== DATASET EXCERPTS ==

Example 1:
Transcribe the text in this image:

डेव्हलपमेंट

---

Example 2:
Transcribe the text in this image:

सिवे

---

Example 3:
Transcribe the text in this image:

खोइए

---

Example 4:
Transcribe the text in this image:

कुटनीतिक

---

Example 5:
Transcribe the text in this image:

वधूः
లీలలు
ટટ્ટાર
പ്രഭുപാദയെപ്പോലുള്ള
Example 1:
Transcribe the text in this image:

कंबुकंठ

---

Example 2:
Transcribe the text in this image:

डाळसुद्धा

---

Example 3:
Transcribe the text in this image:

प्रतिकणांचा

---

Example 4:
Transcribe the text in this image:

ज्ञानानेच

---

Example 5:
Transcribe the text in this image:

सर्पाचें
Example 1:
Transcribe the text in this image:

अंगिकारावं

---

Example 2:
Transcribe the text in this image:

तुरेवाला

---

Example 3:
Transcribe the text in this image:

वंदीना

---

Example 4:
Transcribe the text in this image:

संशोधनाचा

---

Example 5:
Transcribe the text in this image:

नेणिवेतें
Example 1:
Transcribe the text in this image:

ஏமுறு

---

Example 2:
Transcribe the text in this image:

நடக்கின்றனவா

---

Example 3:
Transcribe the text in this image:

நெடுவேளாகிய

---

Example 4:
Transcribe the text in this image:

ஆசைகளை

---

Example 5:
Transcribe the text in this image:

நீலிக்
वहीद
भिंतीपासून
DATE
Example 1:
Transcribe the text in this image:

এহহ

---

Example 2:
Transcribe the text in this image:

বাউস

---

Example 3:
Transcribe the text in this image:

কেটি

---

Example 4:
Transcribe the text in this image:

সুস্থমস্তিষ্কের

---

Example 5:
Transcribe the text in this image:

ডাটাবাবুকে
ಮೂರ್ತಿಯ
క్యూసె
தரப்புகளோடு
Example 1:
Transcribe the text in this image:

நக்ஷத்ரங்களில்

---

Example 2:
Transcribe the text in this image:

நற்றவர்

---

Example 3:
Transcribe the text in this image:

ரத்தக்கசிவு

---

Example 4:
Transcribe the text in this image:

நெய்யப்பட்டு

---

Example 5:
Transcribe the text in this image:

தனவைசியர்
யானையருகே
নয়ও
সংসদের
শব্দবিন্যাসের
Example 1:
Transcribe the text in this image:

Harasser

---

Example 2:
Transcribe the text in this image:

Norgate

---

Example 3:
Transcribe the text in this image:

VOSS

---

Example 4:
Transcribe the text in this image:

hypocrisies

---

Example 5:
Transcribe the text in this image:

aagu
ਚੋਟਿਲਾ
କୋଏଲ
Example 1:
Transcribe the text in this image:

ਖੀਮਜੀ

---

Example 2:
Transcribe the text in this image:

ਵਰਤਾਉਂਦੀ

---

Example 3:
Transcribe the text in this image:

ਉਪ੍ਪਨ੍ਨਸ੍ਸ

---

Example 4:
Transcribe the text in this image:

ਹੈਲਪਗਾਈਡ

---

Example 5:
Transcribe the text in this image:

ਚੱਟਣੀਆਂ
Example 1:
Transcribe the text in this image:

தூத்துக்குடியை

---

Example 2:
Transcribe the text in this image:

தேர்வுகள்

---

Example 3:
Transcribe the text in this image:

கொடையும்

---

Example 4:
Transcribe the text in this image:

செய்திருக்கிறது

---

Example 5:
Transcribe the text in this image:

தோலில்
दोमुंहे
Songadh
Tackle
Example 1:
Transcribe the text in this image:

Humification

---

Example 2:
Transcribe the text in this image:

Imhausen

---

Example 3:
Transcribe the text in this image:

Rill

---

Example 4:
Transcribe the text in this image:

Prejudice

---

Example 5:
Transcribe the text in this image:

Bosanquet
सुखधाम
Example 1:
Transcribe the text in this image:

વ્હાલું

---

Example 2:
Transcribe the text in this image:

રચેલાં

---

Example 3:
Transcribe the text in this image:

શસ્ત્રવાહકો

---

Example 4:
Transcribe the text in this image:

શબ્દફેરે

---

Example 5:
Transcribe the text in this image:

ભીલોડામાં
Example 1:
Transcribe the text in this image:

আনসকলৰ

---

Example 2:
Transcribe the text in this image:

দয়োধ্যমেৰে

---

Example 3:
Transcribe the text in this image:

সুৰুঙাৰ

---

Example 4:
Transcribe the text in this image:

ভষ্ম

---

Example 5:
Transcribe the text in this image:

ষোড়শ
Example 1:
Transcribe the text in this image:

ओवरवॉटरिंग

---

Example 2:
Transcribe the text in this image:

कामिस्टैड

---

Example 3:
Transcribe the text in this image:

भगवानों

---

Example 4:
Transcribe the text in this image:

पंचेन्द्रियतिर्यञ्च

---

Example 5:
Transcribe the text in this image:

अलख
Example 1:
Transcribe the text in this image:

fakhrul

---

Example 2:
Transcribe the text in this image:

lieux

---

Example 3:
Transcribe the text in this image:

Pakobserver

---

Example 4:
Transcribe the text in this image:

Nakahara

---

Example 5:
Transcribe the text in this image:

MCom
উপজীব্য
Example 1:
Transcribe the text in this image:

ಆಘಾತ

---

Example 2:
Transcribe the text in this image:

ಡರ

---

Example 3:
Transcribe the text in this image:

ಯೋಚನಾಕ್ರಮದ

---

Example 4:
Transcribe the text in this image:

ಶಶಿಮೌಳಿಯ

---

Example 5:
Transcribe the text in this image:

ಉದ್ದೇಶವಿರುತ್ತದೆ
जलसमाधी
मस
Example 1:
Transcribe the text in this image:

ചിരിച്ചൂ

===

◆ WHAT THE TASK REQUIRES
The records above must be transcribed line for line, exactly.

◆ EXERCISE RESULT
Example 1:
Transcribe the text in this image:

डेव्हलपमेंट

---

Example 2:
Transcribe the text in this image:

सिवे

---

Example 3:
Transcribe the text in this image:

खोइए

---

Example 4:
Transcribe the text in this image:

कुटनीतिक

---

Example 5:
Transcribe the text in this image:

वधूः
లీలలు
ટટ્ટાર
പ്രഭുപാദയെപ്പോലുള്ള
Example 1:
Transcribe the text in this image:

कंबुकंठ

---

Example 2:
Transcribe the text in this image:

डाळसुद्धा

---

Example 3:
Transcribe the text in this image:

प्रतिकणांचा

---

Example 4:
Transcribe the text in this image:

ज्ञानानेच

---

Example 5:
Transcribe the text in this image:

सर्पाचें
Example 1:
Transcribe the text in this image:

अंगिकारावं

---

Example 2:
Transcribe the text in this image:

तुरेवाला

---

Example 3:
Transcribe the text in this image:

वंदीना

---

Example 4:
Transcribe the text in this image:

संशोधनाचा

---

Example 5:
Transcribe the text in this image:

नेणिवेतें
Example 1:
Transcribe the text in this image:

ஏமுறு

---

Example 2:
Transcribe the text in this image:

நடக்கின்றனவா

---

Example 3:
Transcribe the text in this image:

நெடுவேளாகிய

---

Example 4:
Transcribe the text in this image:

ஆசைகளை

---

Example 5:
Transcribe the text in this image:

நீலிக்
वहीद
भिंतीपासून
DATE
Example 1:
Transcribe the text in this image:

এহহ

---

Example 2:
Transcribe the text in this image:

বাউস

---

Example 3:
Transcribe the text in this image:

কেটি

---

Example 4:
Transcribe the text in this image:

সুস্থমস্তিষ্কের

---

Example 5:
Transcribe the text in this image:

ডাটাবাবুকে
ಮೂರ್ತಿಯ
క్యూసె
தரப்புகளோடு
Example 1:
Transcribe the text in this image:

நக்ஷத்ரங்களில்

---

Example 2:
Transcribe the text in this image:

நற்றவர்

---

Example 3:
Transcribe the text in this image:

ரத்தக்கசிவு

---

Example 4:
Transcribe the text in this image:

நெய்யப்பட்டு

---

Example 5:
Transcribe the text in this image:

தனவைசியர்
யானையருகே
নয়ও
সংসদের
শব্দবিন্যাসের
Example 1:
Transcribe the text in this image:

Harasser

---

Example 2:
Transcribe the text in this image:

Norgate

---

Example 3:
Transcribe the text in this image:

VOSS

---

Example 4:
Transcribe the text in this image:

hypocrisies

---

Example 5:
Transcribe the text in this image:

aagu
ਚੋਟਿਲਾ
କୋଏଲ
Example 1:
Transcribe the text in this image:

ਖੀਮਜੀ

---

Example 2:
Transcribe the text in this image:

ਵਰਤਾਉਂਦੀ

---

Example 3:
Transcribe the text in this image:

ਉਪ੍ਪਨ੍ਨਸ੍ਸ

---

Example 4:
Transcribe the text in this image:

ਹੈਲਪਗਾਈਡ

---

Example 5:
Transcribe the text in this image:

ਚੱਟਣੀਆਂ
Example 1:
Transcribe the text in this image:

தூத்துக்குடியை

---

Example 2:
Transcribe the text in this image:

தேர்வுகள்

---

Example 3:
Transcribe the text in this image:

கொடையும்

---

Example 4:
Transcribe the text in this image:

செய்திருக்கிறது

---

Example 5:
Transcribe the text in this image:

தோலில்
दोमुंहे
Songadh
Tackle
Example 1:
Transcribe the text in this image:

Humification

---

Example 2:
Transcribe the text in this image:

Imhausen

---

Example 3:
Transcribe the text in this image:

Rill

---

Example 4:
Transcribe the text in this image:

Prejudice

---

Example 5:
Transcribe the text in this image:

Bosanquet
सुखधाम
Example 1:
Transcribe the text in this image:

વ્હાલું

---

Example 2:
Transcribe the text in this image:

રચેલાં

---

Example 3:
Transcribe the text in this image:

શસ્ત્રવાહકો

---

Example 4:
Transcribe the text in this image:

શબ્દફેરે

---

Example 5:
Transcribe the text in this image:

ભીલોડામાં
Example 1:
Transcribe the text in this image:

আনসকলৰ

---

Example 2:
Transcribe the text in this image:

দয়োধ্যমেৰে

---

Example 3:
Transcribe the text in this image:

সুৰুঙাৰ

---

Example 4:
Transcribe the text in this image:

ভষ্ম

---

Example 5:
Transcribe the text in this image:

ষোড়শ
Example 1:
Transcribe the text in this image:

ओवरवॉटरिंग

---

Example 2:
Transcribe the text in this image:

कामिस्टैड

---

Example 3:
Transcribe the text in this image:

भगवानों

---

Example 4:
Transcribe the text in this image:

पंचेन्द्रियतिर्यञ्च

---

Example 5:
Transcribe the text in this image:

अलख
Example 1:
Transcribe the text in this image:

fakhrul

---

Example 2:
Transcribe the text in this image:

lieux

---

Example 3:
Transcribe the text in this image:

Pakobserver

---

Example 4:
Transcribe the text in this image:

Nakahara

---

Example 5:
Transcribe the text in this image:

MCom
উপজীব্য
Example 1:
Transcribe the text in this image:

ಆಘಾತ

---

Example 2:
Transcribe the text in this image:

ಡರ

---

Example 3:
Transcribe the text in this image:

ಯೋಚನಾಕ್ರಮದ

---

Example 4:
Transcribe the text in this image:

ಶಶಿಮೌಳಿಯ

---

Example 5:
Transcribe the text in this image:

ಉದ್ದೇಶವಿರುತ್ತದೆ
जलसमाधी
मस
Example 1:
Transcribe the text in this image:

ചിരിച്ചൂ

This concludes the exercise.